Ahmed Ouyahia est plébiscité au premier jour des travaux du congrès extraordinaire du parti , jeudi, comme secrétaire général du RND avec 1.513 voix sur les 1.601 exprimées. Son challenger, Belkacem Mellah n’en a récolté que 21. Il aura, pour le coup, accepté de servir de lièvre pour donner une apparence de pluralité au vote. Ahmed Ouyahia ne manquerait certainement pas de lui renvoyer l’ascenseur, à l’occasion des prochaines législatives de 2017, en le plaçant en position éligible sur une des listes du parti. Peut être Oum El Bouaghi dont il a déjà été député.
Le retour d’Ahmed Ouyahia à la tête du RND, non sans un certain panache d’ailleurs, n’est pas du tout une surprise pour les observateurs. Il sort grandi de ce congrès extraordinaire, qui consacre en creux l’échec de ceux qui ont mené une fronde contre lui, en exigeant notamment le repport du congrès, tout en l’accusant d’avoir violé les statuts du parti.
Ce qui constitue en revanche la surprise du chef c’est ce message tout en louanges du président Bouteflika. C’est une première dans les usages de la République. Même Amar Saâdani qui a pourtant mouillé la chemise pour le chef de l’Etat n’a pas eu droit à cet honneur. C’est juste Ahmed Gaid Salah qui lui avait exprimé à l’époque ses félicitations, qui ont donné d’ailleurs lieu à une tempête médiatique.
Le message du président n’est pas qu’un geste de courtoisie protocolaire. Les mots choisis ont l’air d’avoir été pesés au trébuchet. On remarquera d’emblée que le chef de l’Etat saluera l’élection d’Ouyahia intervenue, au terme d’une « opération démocratique ». Dans la foulée, il rendra aussi un hommage au RND en saluant ses « positions nationales marquées du sceau de l’intégrité et de la sagesse, dans le seul but de placer les intérêts suprêmes du pays au dessus de toute considération, à la faveur d’un programme politique et social rénové et d’une ligne nationale droite ».

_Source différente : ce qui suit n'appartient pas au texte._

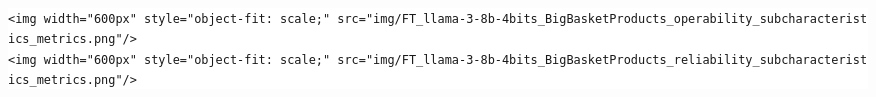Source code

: 	<img width="600px" style="object-fit: scale;" src="img/FT_llama-3-8b-4bits_BigBasketProducts_operability_subcharacteristics_metrics.png"/>
	<img width="600px" style="object-fit: scale;" src="img/FT_llama-3-8b-4bits_BigBasketProducts_reliability_subcharacteristics_metrics.png"/>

Ce n’est pas, nous semble t-il, dans les habitudes du président de gratifier de tels lauriers le RND, un parti vis-à-vis duquel il a toujours eu une « distance affective », comparativement au FLN dont il est un légitime. Mais le clou du message présidentiel se trouve dans le troisième paragraphe dans lequel le président Bouteflika crédite le patron du RND d’un destin national. Sinon comment expliquer qu’il lui écrive « que votre éclatante victoire pourrait contribuer à relever les grands défis qui se posent à notre pays ».
Voilà donc Ouyahia désormais investi de la mission de relever les nouveaux défis qui se posent à notre pays » Comment ? Dans quel costume ? Supposément dans celui de premier ministre pour succéder au vaillant Sellal par trop usé par le métier. En lisant la suite du message du président Bouteflika, on a même cette impression qu’il fixe déjà une feuille de route à Ahmed Ouyahia en lui définissant la nature des défis à relever, en l’occurrence, le « développement national global », la « garantie des libertés fondamentales, de promotion du rôle de la femme », la « prise en charge des préoccupations des jeunes, ainsi que toute entreprise à même de consacrer la paix et la stabilité dans notre pays ».
En somme, le message du président Ouyhaia dresse un portrait robot du futur premier ministre. C’est dans l’ordre des choses, puisque le changement du gouvernement, ce serpent de mer, on en parle à nouveau.
L'autre message à décrypter, sous couvert d'une salve de remerciements et de reconnaissance, constitue le prélude à un débarquement de Ouyahia de son poste de directeur de cabinet de la présidence de la république et de le confiner au RND où il aura en bon et fidèle soldat à soutenir au même titre que le FLN, le programme du président et celui de son successeur le moment venu.
Le président rechercherait également, après les attaques au vitriol de Amar Saâdani contre Ouyahia, à créer un autre mode de rééquilibrage des pouvoirs et des responsabilités entre les deux partis (FLN et RND) en les mettant sur le même pied d'égalité.